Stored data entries
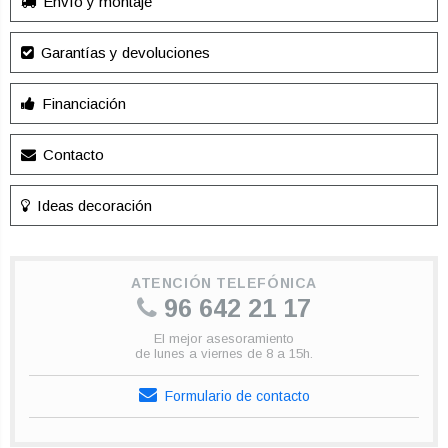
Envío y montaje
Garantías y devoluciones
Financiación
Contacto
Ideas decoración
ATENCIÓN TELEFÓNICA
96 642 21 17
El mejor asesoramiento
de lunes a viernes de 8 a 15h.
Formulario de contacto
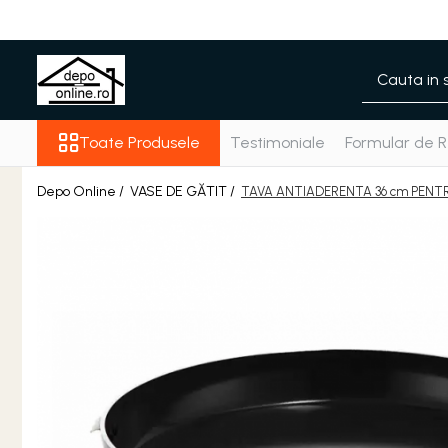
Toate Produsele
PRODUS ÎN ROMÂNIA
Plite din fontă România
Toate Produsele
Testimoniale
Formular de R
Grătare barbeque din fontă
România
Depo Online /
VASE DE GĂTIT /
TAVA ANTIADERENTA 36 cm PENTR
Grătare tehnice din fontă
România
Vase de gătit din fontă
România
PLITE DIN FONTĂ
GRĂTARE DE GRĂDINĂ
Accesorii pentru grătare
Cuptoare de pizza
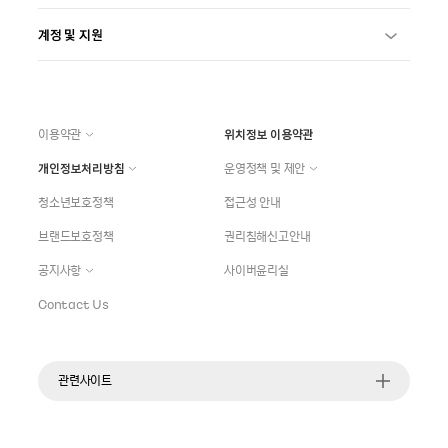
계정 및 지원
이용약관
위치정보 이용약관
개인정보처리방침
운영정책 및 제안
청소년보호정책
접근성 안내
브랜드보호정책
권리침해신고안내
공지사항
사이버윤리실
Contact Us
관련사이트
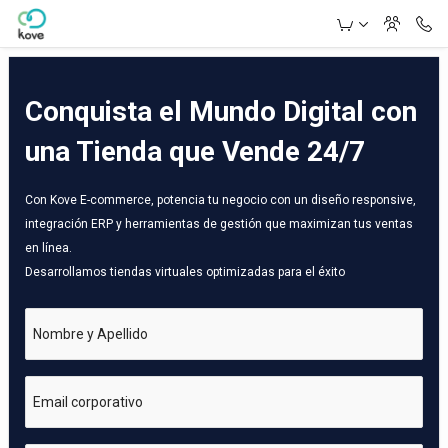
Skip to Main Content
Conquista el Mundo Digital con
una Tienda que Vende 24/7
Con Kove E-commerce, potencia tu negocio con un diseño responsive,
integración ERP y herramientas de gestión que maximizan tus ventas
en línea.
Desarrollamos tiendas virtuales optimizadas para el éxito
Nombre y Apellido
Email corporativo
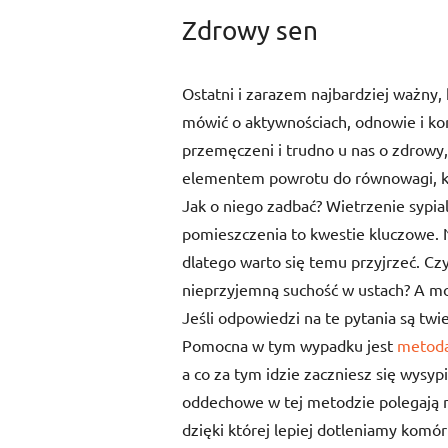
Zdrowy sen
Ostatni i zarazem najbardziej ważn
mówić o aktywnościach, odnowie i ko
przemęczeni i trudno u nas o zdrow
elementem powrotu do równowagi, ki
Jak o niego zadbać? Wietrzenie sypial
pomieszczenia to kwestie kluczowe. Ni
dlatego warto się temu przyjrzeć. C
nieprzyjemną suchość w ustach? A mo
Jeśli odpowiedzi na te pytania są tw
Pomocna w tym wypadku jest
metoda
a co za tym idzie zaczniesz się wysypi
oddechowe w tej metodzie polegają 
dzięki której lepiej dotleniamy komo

--

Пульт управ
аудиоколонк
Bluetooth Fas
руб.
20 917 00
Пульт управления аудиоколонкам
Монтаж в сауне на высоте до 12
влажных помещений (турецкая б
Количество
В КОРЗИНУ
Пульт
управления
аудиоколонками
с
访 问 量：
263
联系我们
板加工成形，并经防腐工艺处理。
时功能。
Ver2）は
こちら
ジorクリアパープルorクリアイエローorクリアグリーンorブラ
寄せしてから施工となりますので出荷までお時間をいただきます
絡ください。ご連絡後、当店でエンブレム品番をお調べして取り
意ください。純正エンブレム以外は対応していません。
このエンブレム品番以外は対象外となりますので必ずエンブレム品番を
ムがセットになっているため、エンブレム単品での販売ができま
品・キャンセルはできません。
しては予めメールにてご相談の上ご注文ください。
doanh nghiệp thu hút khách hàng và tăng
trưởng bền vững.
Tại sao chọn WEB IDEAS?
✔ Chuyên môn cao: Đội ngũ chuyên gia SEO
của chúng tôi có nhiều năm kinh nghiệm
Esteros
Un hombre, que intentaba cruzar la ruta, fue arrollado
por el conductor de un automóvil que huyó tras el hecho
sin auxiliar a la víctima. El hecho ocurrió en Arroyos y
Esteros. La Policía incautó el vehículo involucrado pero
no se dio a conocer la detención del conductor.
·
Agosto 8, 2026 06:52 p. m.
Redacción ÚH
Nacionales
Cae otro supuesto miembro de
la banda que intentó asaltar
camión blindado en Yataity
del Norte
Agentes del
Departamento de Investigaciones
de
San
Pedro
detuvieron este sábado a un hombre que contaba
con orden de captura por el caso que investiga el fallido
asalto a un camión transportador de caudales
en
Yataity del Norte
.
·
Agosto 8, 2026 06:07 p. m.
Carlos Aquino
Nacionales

- **Assignment**
A verbatim transcription is needed of the lines above, starting at the line with "no se dio a" and ending at the line with "detuvieron este sábado", both included, and of nothing else.

- **The answer**
no se dio a conocer la detención del conductor.
·
Agosto 8, 2026 06:52 p. m.
Redacción ÚH
Nacionales
Cae otro supuesto miembro de
la banda que intentó asaltar
camión blindado en Yataity
del Norte
Agentes del
Departamento de Investigaciones
de
San
Pedro
detuvieron este sábado a un hombre que contaba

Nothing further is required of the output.